Auch wenn viele den Mega-Blackout in Indien auf dessen chaotische Wirtschaft zurückführen: Falsche Regulierung, mangelnde Investitionen und immer komplexere Netze könnten bald auch in anderen Teilen der Welt das Licht ausgehen lassen.

Über 600 Millionen Menschen hat der Blackout in Indien in der vergangenen Woche getroffen - für die aufstrebende Wirtschaftsmacht ein Debakel. Zu glauben, Indien sei für Stromausfälle dieses Ausmaßes besonders anfällig, wäre allerdings falsch. Die zunehmende Komplexität und Abhängigkeit von Stromnetzen ist nicht nur für Schwellen-, sondern auch für die alten Industrieländer eine immer größere Herausforderung.

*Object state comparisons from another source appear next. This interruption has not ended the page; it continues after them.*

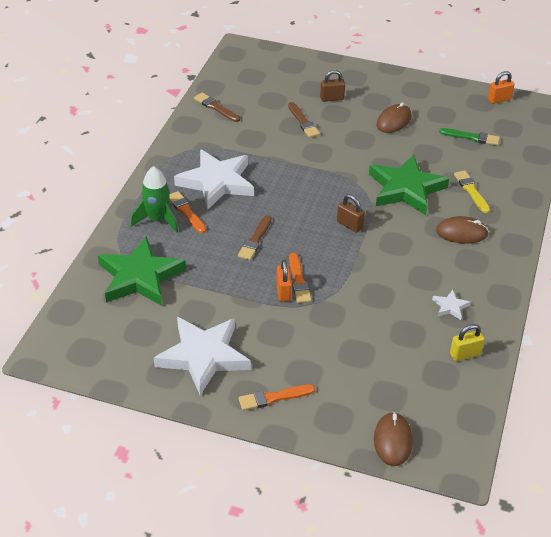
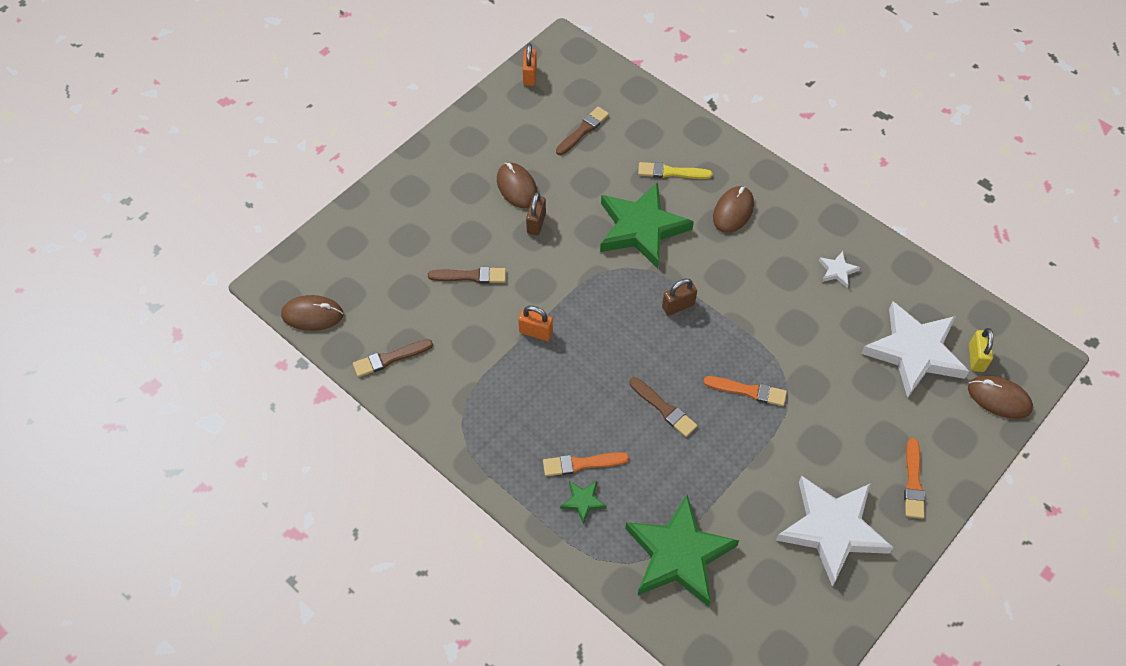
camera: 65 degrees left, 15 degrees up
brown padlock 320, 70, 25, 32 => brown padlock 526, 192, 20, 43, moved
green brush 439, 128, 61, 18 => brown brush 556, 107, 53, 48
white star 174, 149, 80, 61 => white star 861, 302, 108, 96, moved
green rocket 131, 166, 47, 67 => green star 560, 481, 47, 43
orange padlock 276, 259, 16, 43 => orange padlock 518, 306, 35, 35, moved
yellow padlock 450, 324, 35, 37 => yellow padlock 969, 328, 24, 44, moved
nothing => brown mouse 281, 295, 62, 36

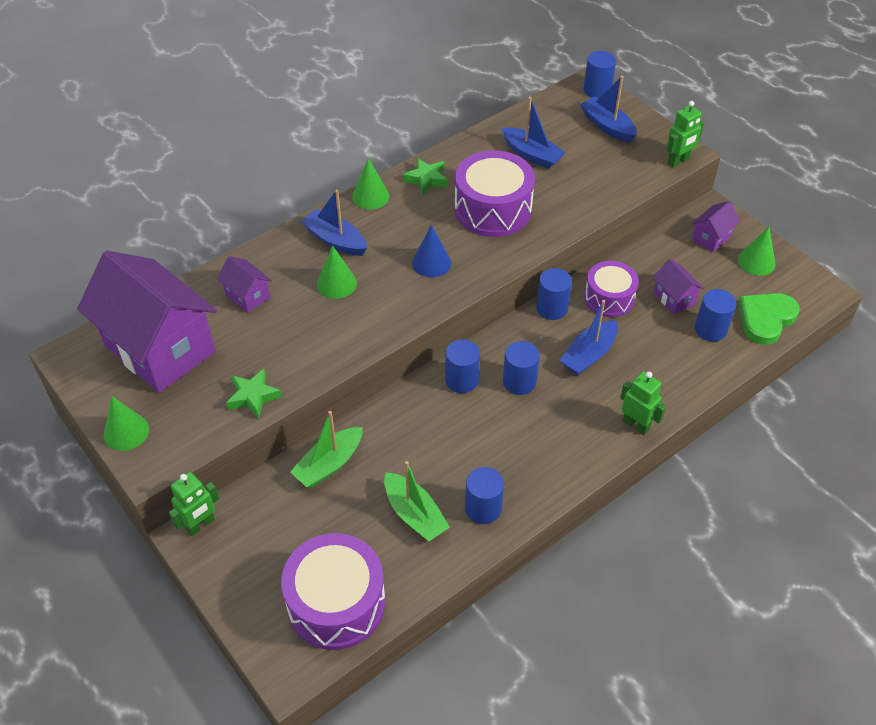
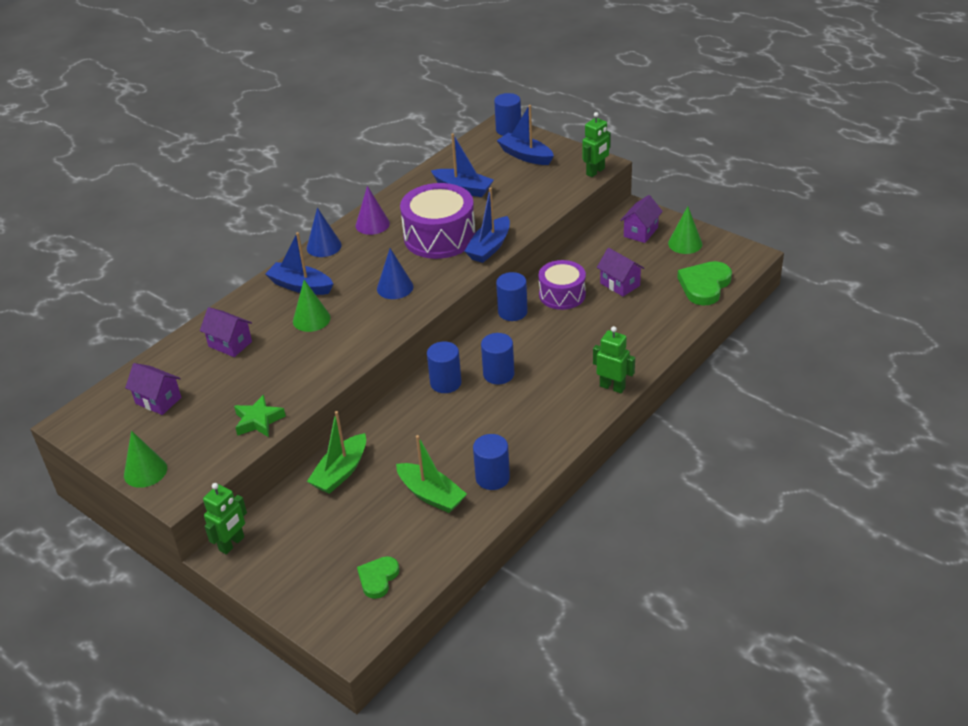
camera: 10 degrees left, 10 degrees down
green cone 352, 158, 37, 52 => blue cone 307, 208, 35, 49
green star 403, 158, 45, 38 => purple cone 356, 186, 34, 49
purple house 77, 251, 140, 142 => purple house 125, 363, 56, 52, x0.42
blue cylinder 695, 289, 42, 52 => nothing
blue boat 560, 300, 58, 75 => blue boat 464, 188, 46, 75, moved
purple drum 281, 533, 104, 117 => green heart 357, 556, 43, 43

Natürlich hat Indien ein gravierendes Problem: Es wird schlicht zu wenig Strom produziert. Weil die Nachfrage regelmäßig das Angebot übersteigt, sind indische Energieversorger längst dazu übergegangen, Strom von Zeit zu Zeit zu rationieren. Manche Gebiete werden dann kurzerhand vom Netz abgehängt. In diesem Jahr hat ein ungewöhnlich trockener Monsun die Lage noch einmal verschlechtert: Zahlreiche Bauern im Norden ließen ihre Pumpen länger laufen und zogen damit mehr Strom als sonst.

In nur wenigen Ländern ist die Diskrepanz zwischen Stromerzeugung und –nachfrage so groß wie in Indien. Der indische Blackout könnte jedoch exemplarisch sein für hochkomplexe Netze, die im Wesentlichen noch immer händisch gesteuert werden. Sollen die Stromnetze zuverlässiger werden – und das müssen sie –, kommen die Betreiber nicht an einer moderneren Steuertechnik vorbei. Die könnte helfen, das Netz nach einem Ausfall schnell wieder in den Normalbetrieb zurückzubringen.

„Jedes komplexe interaktive Netz läuft Gefahr zu zerbrechen. Sie können das Risiko verringern, aber niemals ein Netzversagen vollständig ausschließen“, warnt Arshad Mansoor, leitender Manager beim Electric Power Research Institute in Washington. „Den Zusammenbruch des Netzes in Indien auf eine zu große Nachfrage zu schieben, ist zu simpel.“

Was genau den indischen Blackout ausgelöst hat, wird man wohl erst in einigen Monaten wissen. Mansoor vermutet aber, dass es ein eher kleiner Aussetzer war, etwa das Versagen eines Relais oder der Bedienfehler eines Technikers in einer Leitwarte. Auch in anderen Ländern sind die Stromnetze für solche kleinen Störungen anfällig – schon ein umgestürzter Baum oder der Ausfall eines Generators können enorme Folgen haben. Je mehr Solar- und Windkraftanlagen mit schwankenden Erträgen ans Netz gehen, desto schwerer ist es, die Energieversorgung zu stabilisieren. Auch Wasserknappheit kann zur wachsenden Instabilität beitragen.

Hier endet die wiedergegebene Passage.